Mas, porque é tão difícil tirar a foto de um buraco negro? O que, afinal, é um buraco negro e o que torna esse borrão tão especial?
Imagine uma grande piscina completamente cheia… Agora imagine que, nessa piscina, há um ralo aberto, sugando a água com grande velocidade. Dentro da piscina, há, também, um peixinho nadando tranquilamente, até que ele chega até um ponto em que a água sugada pelo ralo começa a puxá-lo. Ele tenta escapar nadando, mas é impossível, pois, por mais que ele tente nadar na direção contrária, a velocidade com que a água escorre em direção àquele buraco é muito maior do que a velocidade de nado do peixinho, empurrando-o para um destino desconhecido.
Se você trocar a piscina pelo universo e o peixinho pela luz, o ralo será um buraco negro.
Saindo da órbita
Agora imagine que tem em mãos uma bolinha (daquelas que encontramos em maquininhas de supermercados ou shoppings). Se você jogar essa bolinha para cima ela irá subir e, em seguida, cair, puxada pela gravidade. Mas será que seria possível jogar a bolinha com uma velocidade tão grande, a ponto de ela escapar da influência gravitacional?
Sim, é possível que isso ocorra, e a velocidade mínima para conseguir esse feito é chamada de velocidade de escape. Essa velocidade de escape depende da massa do corpo celeste de onde será preciso escapar (um planeta, uma estrela, etc.) e da distância entre esse objeto e o centro do corpo celeste. No caso da Terra, a velocidade de escape de um objeto na sua superfície é de pouco mais de 40 mil km/h, ou seja, é preciso arremessar sua bolinha mais rápido que isso se quiser que ela saia do planeta e não seja mais puxada pela gravidade.
Quanto maior a massa do corpo celeste, maior a velocidade de escape. Com a distância, é ao contrário, quanto menor ela for, aí sim é que a velocidade precisa ser maior.
Então se, por acaso, tivermos um corpo celeste com uma massa bem maior que a da Terra, mas que for menor em tamanho (o que faz com que a distância do objeto em sua superfície até seu centro seja pequena) teríamos um lugar com uma velocidade de escape muito superior aos 40 mil quilômetros por hora.

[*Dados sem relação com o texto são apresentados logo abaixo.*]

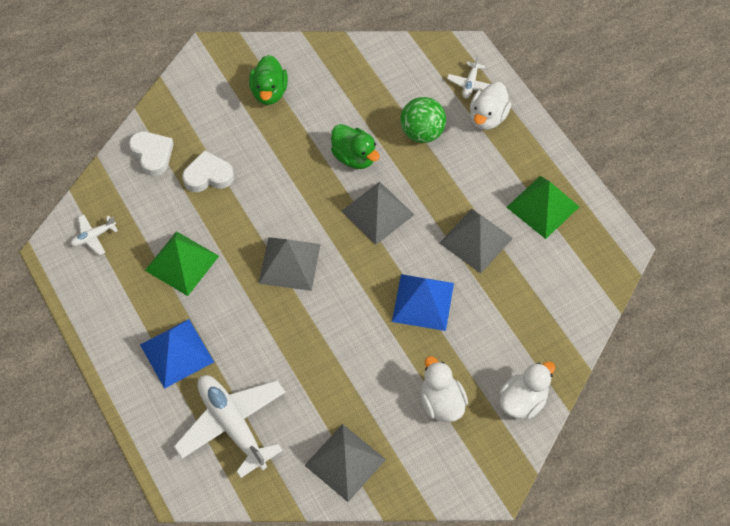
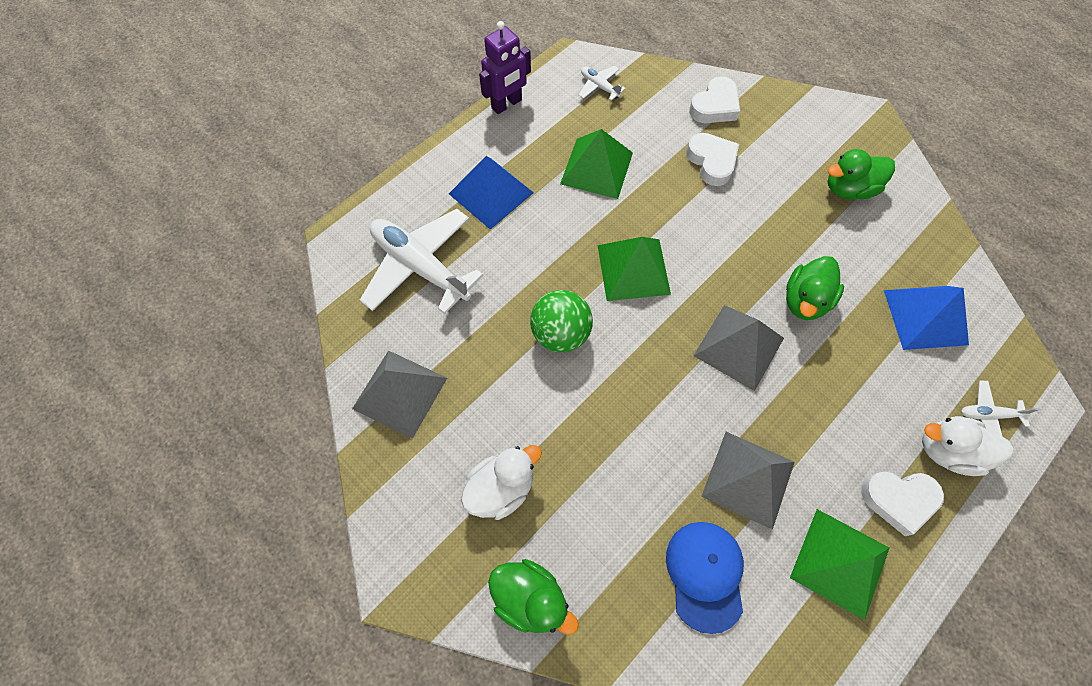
camera: 75 degrees right, 5 degrees up
white plane [174,375,285,478] -> white plane turned 90 degrees counterclockwise [360,209,483,314]
grey pyramid [259,237,321,291] -> green pyramid [597,237,671,301]
blue pyramid [392,274,454,331] -> blue pyramid moved to [884,286,969,350]
green ball [400,97,446,143] -> green ball moved to [530,290,593,352]
white duck [499,362,555,419] -> green duck [488,559,579,635]
none -> purple robot [479,21,531,114]
none -> blue cap [666,522,744,634]
none -> white heart [861,471,944,536]

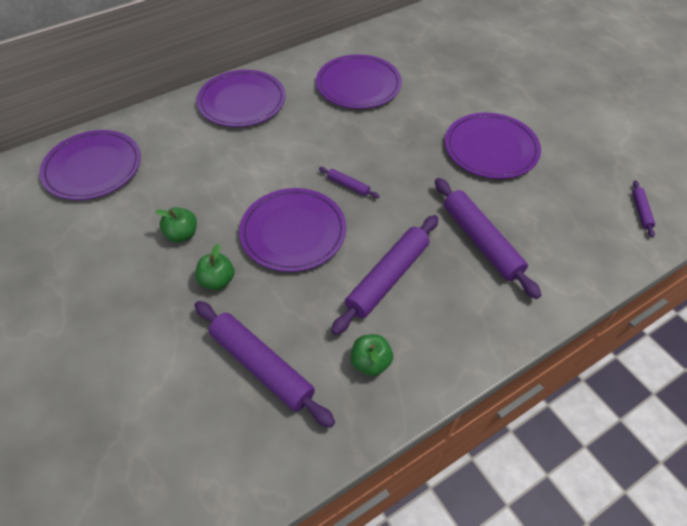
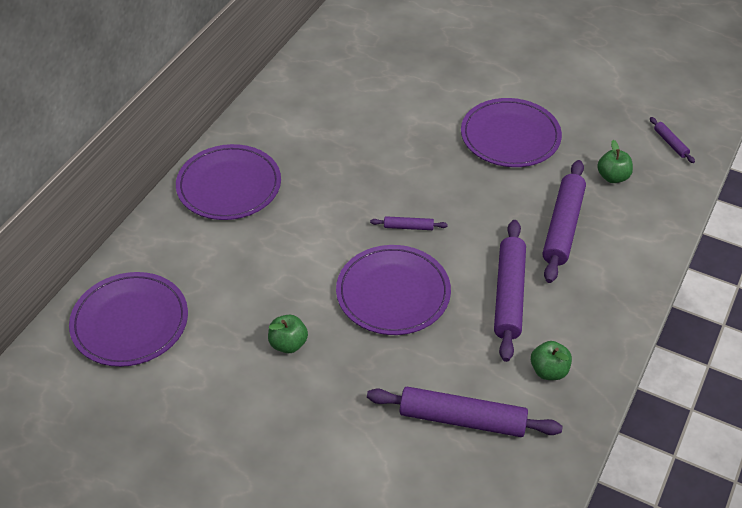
camera: 30 degrees left, 5 degrees down
green apple [195,243,235,290] -> green apple moved to [597,140,633,183]
purple plate [316,54,402,109] -> none
purple rolling pin [435,178,541,299] -> purple rolling pin turned 75 degrees clockwise [543,160,586,283]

E assim por diante.
Voltando aos buracos negros
Buracos negros possuem uma massa bilhões de vezes maior que a da Terra, só que comprimida em um pequeno espaço, por isso a velocidade de escape deles é gigantesca, maior até que a velocidade da luz. E como nada no universo se move mais rápido que a luz, absolutamente nada consegue escapar de um buraco negro! O peixinho poderia tentar o quanto quisesse, mas, mesmo que ele atingisse a maior velocidade possível, ele não conseguiria escapar do ralo. É importante deixar claro que os objetos não conseguem sair do buraco negro porque é impossível atingir a velocidade de escape necessária, não porque ele faz uma sucção de matéria muito forte ou sempre mais rápida que o objeto tentando fugir (como a analogia da piscina pode dar a entender). Estudando a física mais à fundo, essa explicação com velocidade de escape deixa de ser tão correta, porém prefiro usá-la aqui para entendermos melhor.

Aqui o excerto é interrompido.